▶ **About this task**:
Rewrite the records below, swapping "Wasser" for "Meer" wherever it occurs and leaving everything else unchanged.

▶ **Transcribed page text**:
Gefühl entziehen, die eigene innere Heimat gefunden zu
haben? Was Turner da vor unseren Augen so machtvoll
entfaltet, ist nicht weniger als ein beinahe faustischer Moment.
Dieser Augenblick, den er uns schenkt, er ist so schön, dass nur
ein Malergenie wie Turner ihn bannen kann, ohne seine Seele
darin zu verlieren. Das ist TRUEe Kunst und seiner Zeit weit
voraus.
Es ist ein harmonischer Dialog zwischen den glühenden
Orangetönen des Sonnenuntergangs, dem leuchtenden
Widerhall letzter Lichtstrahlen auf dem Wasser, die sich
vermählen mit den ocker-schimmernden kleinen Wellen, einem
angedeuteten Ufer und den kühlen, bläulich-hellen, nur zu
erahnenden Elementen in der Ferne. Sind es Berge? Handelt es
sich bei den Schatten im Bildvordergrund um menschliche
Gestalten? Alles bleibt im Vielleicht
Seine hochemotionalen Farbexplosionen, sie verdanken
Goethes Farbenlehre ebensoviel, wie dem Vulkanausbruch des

▶ **Result**:
Gefühl entziehen, die eigene innere Heimat gefunden zu
haben? Was Turner da vor unseren Augen so machtvoll
entfaltet, ist nicht weniger als ein beinahe faustischer Moment.
Dieser Augenblick, den er uns schenkt, er ist so schön, dass nur
ein Malergenie wie Turner ihn bannen kann, ohne seine Seele
darin zu verlieren. Das ist TRUEe Kunst und seiner Zeit weit
voraus.
Es ist ein harmonischer Dialog zwischen den glühenden
Orangetönen des Sonnenuntergangs, dem leuchtenden
Widerhall letzter Lichtstrahlen auf dem Meer, die sich
vermählen mit den ocker-schimmernden kleinen Wellen, einem
angedeuteten Ufer und den kühlen, bläulich-hellen, nur zu
erahnenden Elementen in der Ferne. Sind es Berge? Handelt es
sich bei den Schatten im Bildvordergrund um menschliche
Gestalten? Alles bleibt im Vielleicht
Seine hochemotionalen Farbexplosionen, sie verdanken
Goethes Farbenlehre ebensoviel, wie dem Vulkanausbruch des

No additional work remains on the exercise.